Tasks and exercises:
1. Reproduce the passage of the Kubernetes StatefulSets article that begins at the words "Let’s start the" and stops after "of stateless applications.".
2. Write the next part of the Kubernetes StatefulSets article, picking up right after its last line.

Source text: Begin

Back to articles

Kubernetes 101, part V, statefulsets

Published 01 Apr 2023
kubernetesdocker

In the previous article, we explored ways to handle pod updates without affecting availability, using Deployments.

This article will cover stateful applications in Kubernetes and how StatefulSets fit in such scenario. Moreover, you’ll have the chance to understand how volumes work in Kubernetes and how they relate to Pods hence Deployments and StatefulSets.

Let’s start the journey.


When working with containers, more precisely Pods, it’s known that their data is ephemeral, which means all data written to the Pod will live during the Pod lifetime only.

Once the Pod is terminated, all its data is lost.

That’s the essence of stateless applications.

🔵 Stateless applications are the default

By default, all applications in Kubernetes are stateless, meaning that data within the Pod are ephemeral and will be permanently lost during an application rollout update.

pod filesystem

For instance, suppose we have a PostgreSQL Deployment:

apiVersion: apps/v1
kind: Deployment
metadata:
name: pg
spec:
replicas: 1
selector:
matchLabels:
app: pg
template:
metadata:
labels:
app: pg
spec:
containers:
- name: postgresql
image: postgres:14
env:
- name: POSTGRES_USER
value: postgres
- name: POSTGRES_PASSWORD
value: postgres

Once it’s running, we can create a table called users in the database:

$ kubectl exec pg-79d96fb7b7-zg9kl -- \
psql -U postgres -c \
"CREATE TABLE users (id SERIAL, name VARCHAR);"

Source text: End
Extracted material: Begin

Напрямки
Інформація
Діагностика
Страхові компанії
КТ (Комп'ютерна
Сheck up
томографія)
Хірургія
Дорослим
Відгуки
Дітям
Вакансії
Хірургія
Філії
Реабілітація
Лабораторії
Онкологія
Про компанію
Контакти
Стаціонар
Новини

Extracted material: End

Solved tasks:
1.
Let’s start the journey.


When working with containers, more precisely Pods, it’s known that their data is ephemeral, which means all data written to the Pod will live during the Pod lifetime only.

Once the Pod is terminated, all its data is lost.

That’s the essence of stateless applications.

2.
And running the query afterwards:

$ kubectl exec pg-79d96fb7b7-zg9kl -- \
psql -U postgres -c "SELECT * FROM users;"
id | name
----+------
(0 rows)

👉 Rolling out the application

Not rare, we have to update the application pod, either fixing some bug, updating the database version or doing some maintenance.

$ kubectl rollout restart deploy/pg
deployment.apps/pg restarted

Notice the the pod name has changed, because it’s a deployment, and Deployments have no ordering or identity for differentiation.

Let’s perform the query on this new Pod:

$ kubectl exec pg-8486b4f555-5dqz8 -- \
psql -U postgres -c "SELECT * FROM users;"
ERROR: relation "users" does not exist
LINE 1: SELECT * FROM users;

Uh, ohthe table has gone away. Pods are stateless, remember?


🔵 Stateful applications

If we want to build a stateful application in Kubernetes, we have to share a common persistent structure that can be mounted across different pods of the same replicaset.

Enter Persistent Volumes.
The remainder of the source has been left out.